De mogelijkheden van Monteverdi zelf waren gereduceerd toen ‘L’incoronazione di Poppea’ in 1642 in première ging in het Venetiaanse muziektheater, want het budget was beperkt in vergelijking met zijn eerdere opdrachten voor het hof. Het zou Monteverdi’s laatste opera zijn en de eerste opera in de geschiedenis gebaseerd op echte, historische personages. Regisseur en hoofd drama van DNOA Javier López Piñón verplaatst ‘L’incoronazione di Poppea’ naar de jaren 40 van de 20ste eeuw en gebruikt elementen uit de film noir om roddel en achterklap uit te beelden. Dit werkt fris en in zekere zin als een spannende detective. De protagonisten zijn uitgedost als onder anderen Marlène Dietrich, Al Johnson en Mussolini en zit de pers hen voortdurend op de hielen. Onderhoudend worden de publiekelijke acties van de personages van verschillende kanten belicht en geprojecteerd op vlakken aan weerszijden van het decor, dat is ontworpen door Jeroen van Eck, die vorige maand plotseling op 28-jarige leeftijd overleed.

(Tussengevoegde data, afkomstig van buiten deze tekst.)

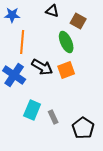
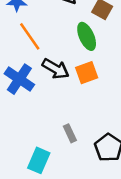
orange line: (22, 42) -> (30, 36), turned -40
cyan rectangle: (32, 110) -> (39, 160), moved

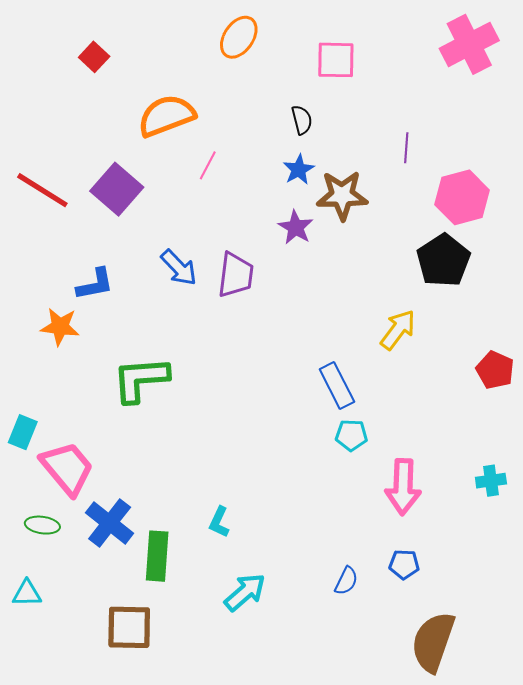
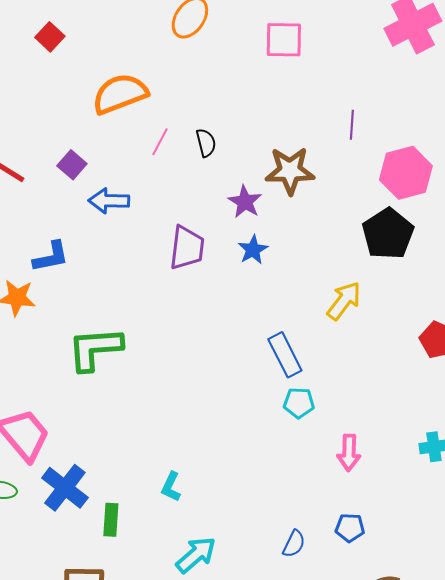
black semicircle: (302, 120) -> (206, 143), moved
blue star: (299, 170) -> (253, 250), moved
purple square: (117, 189) -> (72, 165), size x0.6
blue arrow: (179, 268) -> (109, 201), moved, turned 135
pink arrow: (403, 487) -> (349, 453), size x0.7
green rectangle: (157, 556) -> (111, 520), size x0.7

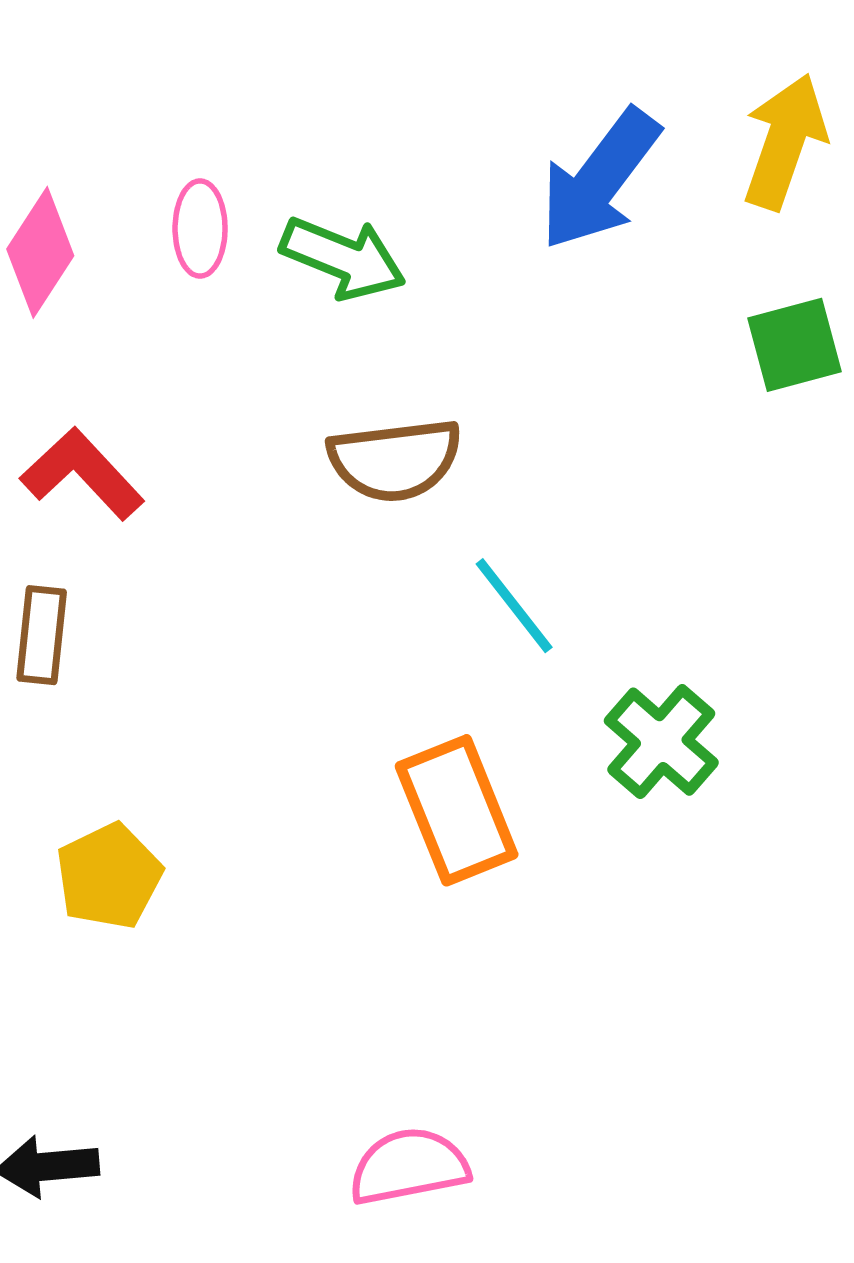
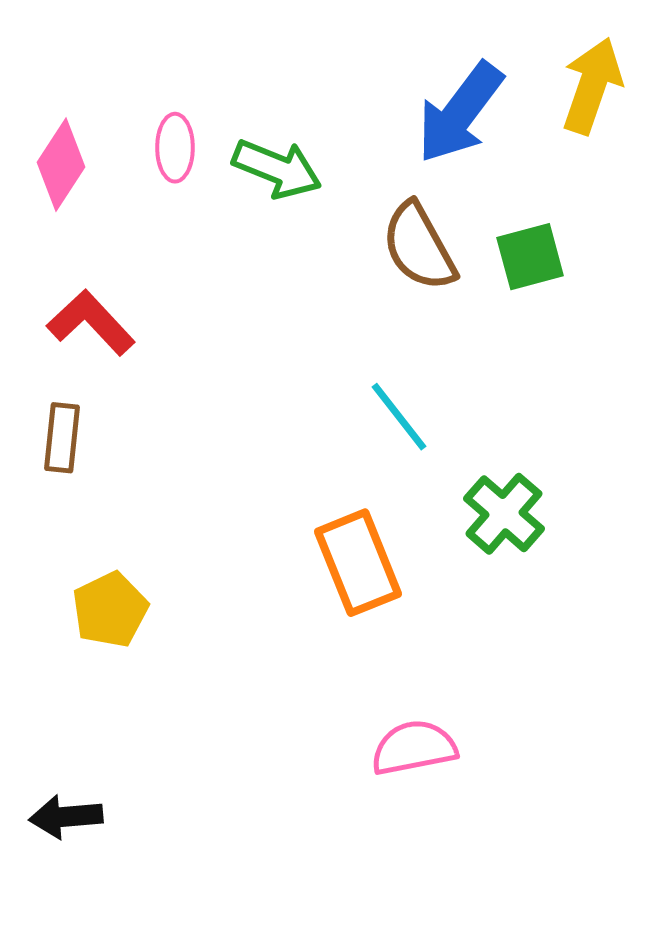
green square: (794, 345) -> (530, 257), moved
brown semicircle: (395, 460) -> (419, 247), moved, turned 68
pink semicircle: (409, 1166) -> (414, 748), moved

Een opvoering van ‘L’Incoronazione di Poppea’ wordt muzikaal bemoeilijkt door verschillen in de overgeleverde documenten. Er bestaan twee bijna complete maar verschillende partituren en er zijn ruim tien versies van het libretto. De meeste muziek is waarschijnlijk van Monteverdi zelf, maar veel lijkt herschreven, veranderd en toegevoegd. Muzikaal leider van deze DNOA productie Glen Wilson heeft de partituur tot 2/3 teruggebracht en met name de symfonieën en ritornelli weggelaten. In zijn ‘Il ritorno d’Ulisse in patria’ bij De Nederlandse Opera had Wilson alles weggelaten wat niet van Monteverdi was, maar in ‘L’incoronazione di Poppea’ is hij minder puristisch. Hij laat zijn editie eindigen met de finale van de componist Sacrati, zodat wij gelukkig getuige mogen zijn van de kroning van Poppea en de overwinning van haar liefde voor Nero. Poppea wordt hier vertolkt door de Amerikaanse sopraan Maribeth Diggle, die vorig seizoen bij DNOA een uitstekende Donna Elvira zong. Voor de rol van Poppea heeft zij waarschijnlijk veel geluisterd naar de Poppea-vertolking van haar landgenote Danielle de Niese en haar musicalachtige zang gaat snel vervelen. De verdere bezetting van DNOA bestaat uit prima, talentvolle, internationale operazangers met in de andere hoofdrollen Kai Rüütel, Luciana Mancini en Jussi Lehtipuu.